Dans le détail, cette mesure ne se limite pas à une présence symbolique : au moins une de ces femmes devra occuper un rôle central, soit comme entraîneure principale, soit comme entraîneure adjointe. Une exigence qui vise à garantir une réelle implication dans la prise de décisions sportives.
Cette décision intervient dans un contexte où, paradoxalement, de nombreuses équipes féminines sont encore dirigées par des hommes.

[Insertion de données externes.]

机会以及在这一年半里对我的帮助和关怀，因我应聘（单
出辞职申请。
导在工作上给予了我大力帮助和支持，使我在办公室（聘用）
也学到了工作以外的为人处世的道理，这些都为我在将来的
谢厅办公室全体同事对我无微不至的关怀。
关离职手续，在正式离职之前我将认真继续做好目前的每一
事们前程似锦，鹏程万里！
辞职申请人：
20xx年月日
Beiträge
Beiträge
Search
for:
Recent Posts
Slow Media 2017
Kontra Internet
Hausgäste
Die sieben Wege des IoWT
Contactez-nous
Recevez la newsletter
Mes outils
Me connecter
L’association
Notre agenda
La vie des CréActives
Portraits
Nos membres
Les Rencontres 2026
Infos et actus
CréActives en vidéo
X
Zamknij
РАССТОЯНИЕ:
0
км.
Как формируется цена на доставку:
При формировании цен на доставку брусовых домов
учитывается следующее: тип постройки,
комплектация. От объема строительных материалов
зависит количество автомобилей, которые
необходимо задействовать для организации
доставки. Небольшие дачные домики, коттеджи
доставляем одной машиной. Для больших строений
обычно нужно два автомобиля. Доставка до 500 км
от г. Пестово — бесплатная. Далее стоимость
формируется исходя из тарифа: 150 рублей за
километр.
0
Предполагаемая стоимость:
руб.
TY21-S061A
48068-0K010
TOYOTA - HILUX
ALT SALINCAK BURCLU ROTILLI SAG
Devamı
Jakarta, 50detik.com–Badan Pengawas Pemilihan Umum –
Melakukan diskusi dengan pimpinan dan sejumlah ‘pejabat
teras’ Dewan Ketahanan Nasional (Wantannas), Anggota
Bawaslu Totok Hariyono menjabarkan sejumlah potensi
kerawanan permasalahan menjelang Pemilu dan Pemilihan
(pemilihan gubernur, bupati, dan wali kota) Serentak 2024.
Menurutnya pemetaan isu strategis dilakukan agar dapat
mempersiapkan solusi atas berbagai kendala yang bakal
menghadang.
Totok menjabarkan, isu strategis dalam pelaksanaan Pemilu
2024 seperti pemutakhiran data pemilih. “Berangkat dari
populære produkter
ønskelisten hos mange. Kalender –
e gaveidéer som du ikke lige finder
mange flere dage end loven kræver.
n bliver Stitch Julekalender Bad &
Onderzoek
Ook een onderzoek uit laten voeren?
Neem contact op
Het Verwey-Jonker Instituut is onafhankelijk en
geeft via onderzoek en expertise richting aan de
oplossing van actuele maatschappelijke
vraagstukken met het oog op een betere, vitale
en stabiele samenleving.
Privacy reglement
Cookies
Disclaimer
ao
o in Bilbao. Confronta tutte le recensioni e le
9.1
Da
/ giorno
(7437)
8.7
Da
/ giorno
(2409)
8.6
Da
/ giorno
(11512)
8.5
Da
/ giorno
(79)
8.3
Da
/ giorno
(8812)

Malgré la progression du football féminin sur la scène internationale, l’accès des femmes aux postes techniques de haut niveau reste limité.
En imposant ce quota, la FIFA cherche à accélérer le changement, en forçant les structures à repenser leurs pratiques de recrutement et à offrir davantage d’opportunités aux entraîneures.
La réforme entrera en vigueur en septembre 2026, avec une première application lors de la Coupe du monde féminine U20 organisée en Pologne. Ce tournoi servira de test grandeur nature pour cette nouvelle réglementation.
Au-delà de l’obligation, cette initiative pourrait transformer en profondeur le paysage du football féminin. Elle encourage non seulement l’inclusion, mais aussi la montée en compétences d’une nouvelle génération de techniciennes.
Si certains y verront une contrainte, d’autres saluent déjà une avancée nécessaire pour rendre le football féminin plus cohérent avec ses valeurs d’égalité et de représentation.